Ни она, ни я совсем не думаем о Викторе.

Она – потому что способна думать только о себе.

Я – потому что знаю цену сентиментальным всхлипам. У него много других игрушек, он быстро утешится.

« И что оно – отсюда не видать. Пучки травы... и лиственниц убранство... Тебе не в радость, мне не в благодать безлюдное, доступное пространство » .

Моя мобилка играет «Монтекки и Капулетти». Не глядя, нажимаю кнопку «Отказ».

Войти сейчас в ванную – она не заперта...

Очень просто. Без боли. Рвануть неожиданно за ноги – и мгновенный сердечный приступ...

Мобилка играет снова.

Мы обе знаем, что я не сделаю этого и она не сделает... тоже. Все будет оставаться по-прежнему; я буду снимать реал-шоу... Она будет потихоньку гнить в благодатном одиночестве, в меловом круге. Она сделается прозрачной, как ее витражи. Я располнею и куплю другую квартиру. А здесь будет музей, мемориал, гробница.

Выключаю мобилку.

Звонит телефон.

Выключаю телефон.

В ванной тихо. Еле слышное движение, шорох, да вода падает: кап, кап...

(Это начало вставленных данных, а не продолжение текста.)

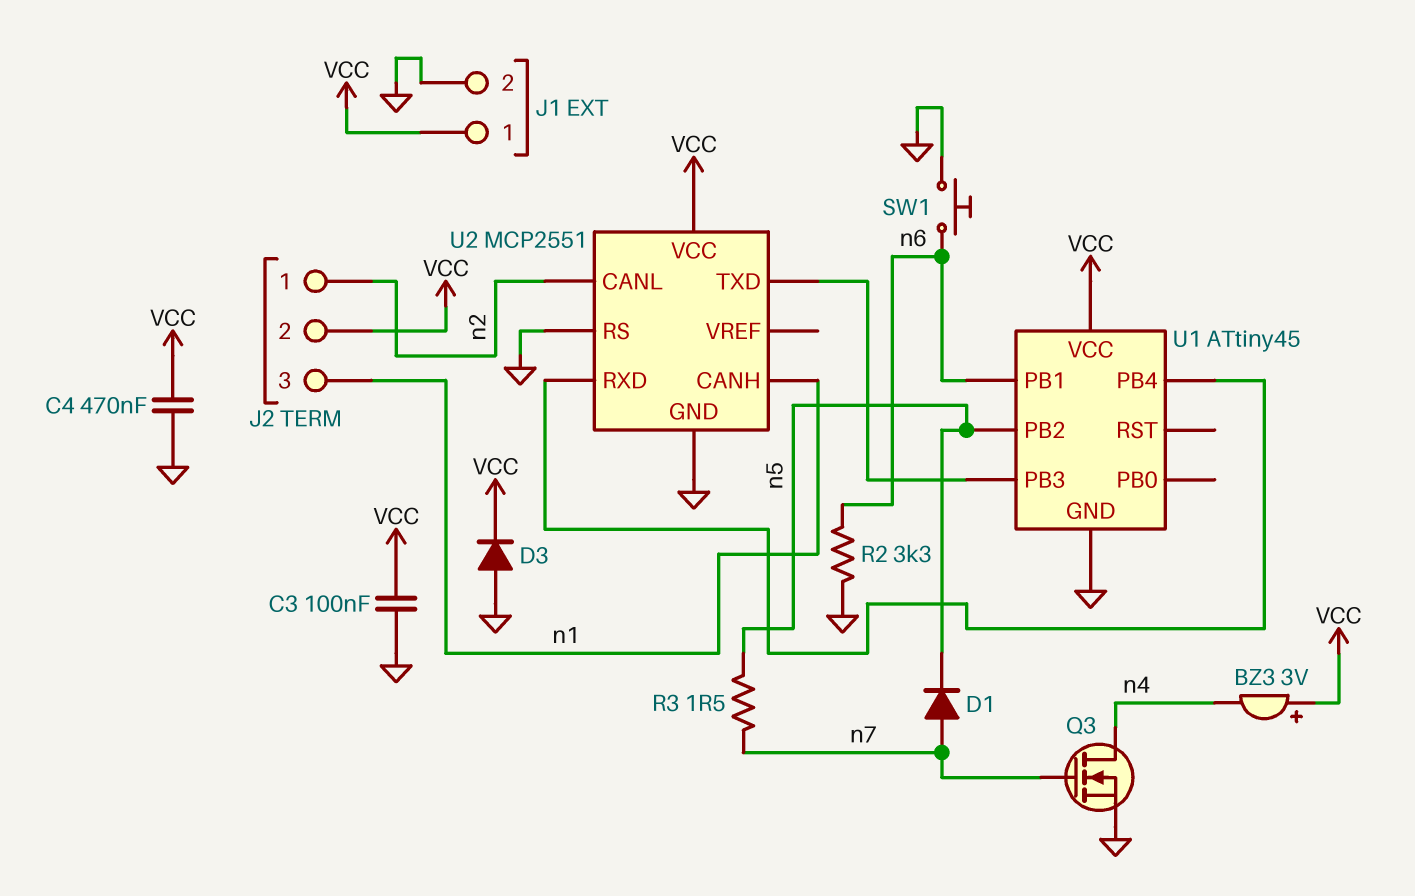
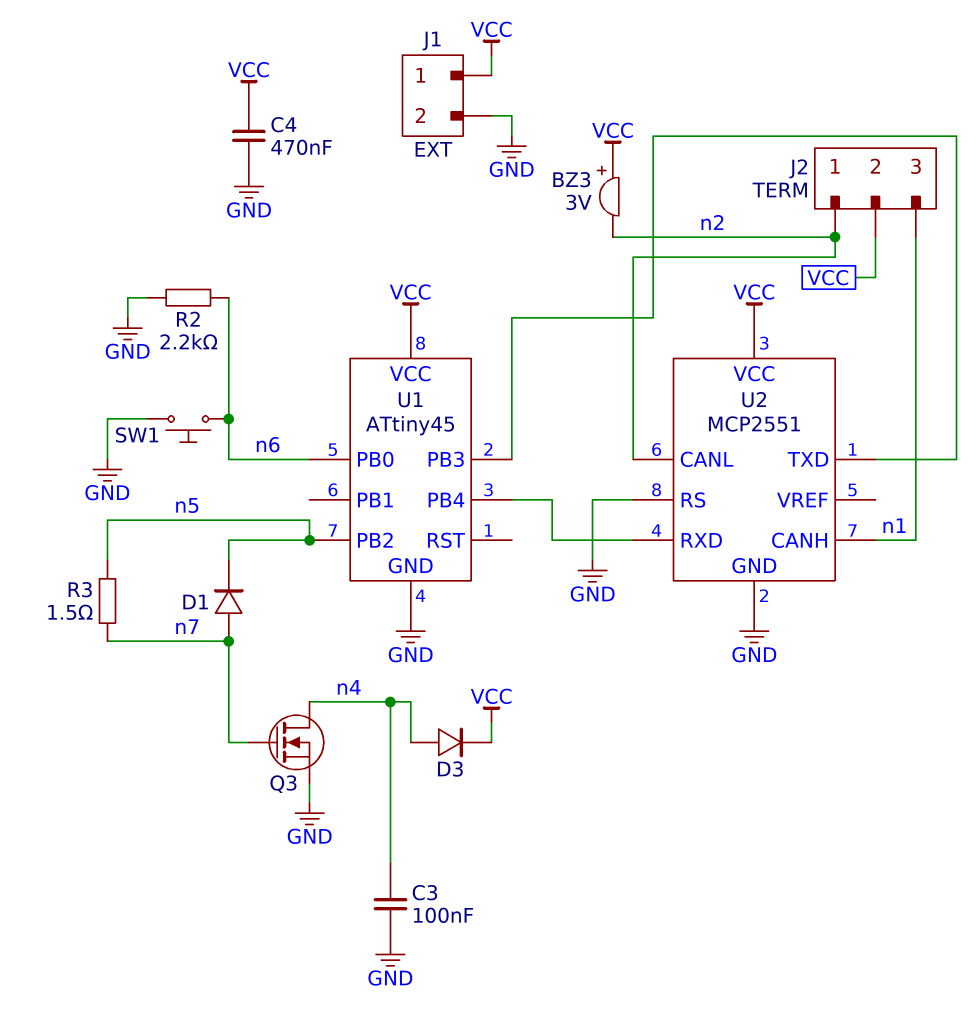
BZ3: buzzer 3V (plus VCC, minus n4) -> buzzer 3V (plus VCC, minus n2)
C3: 100nF (GND, VCC) -> 100nF (GND, n4)
D3: diode (A GND, K VCC) -> diode (A n4, K VCC)
R2: 3.3k (GND, n6) -> 2.2k (GND, n6)
U1 pin PB0: none -> n6
U1 pin PB1: n6 -> none

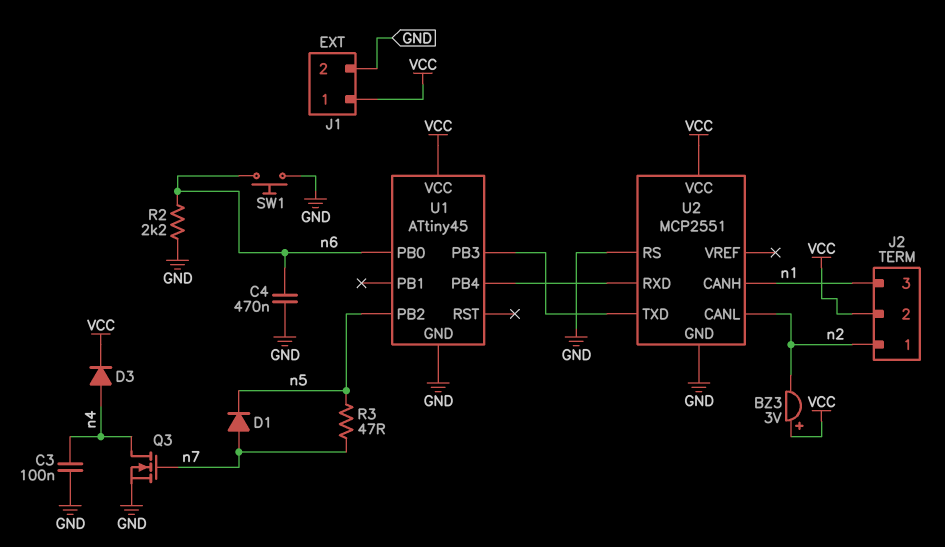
C4: 470nF (GND, VCC) -> 470nF (GND, n6)
R3: 1.5 (n5, n7) -> 47 (n5, n7)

Смотрю на свое отражение в зеркале.

Стою, прижавшись к двери спиной.

Елена

Стою, прижавшись к двери спиной.

Смотрю на свое отражение в зеркале.

В ванне оседает пена.

Заканчивается что-то. По секунде. Истекает.

Это все.

Лена

Звонок в дверь. Я содрогаюсь.

Беру себя в руки. Возвращаюсь в комнату и усаживаюсь в кресло.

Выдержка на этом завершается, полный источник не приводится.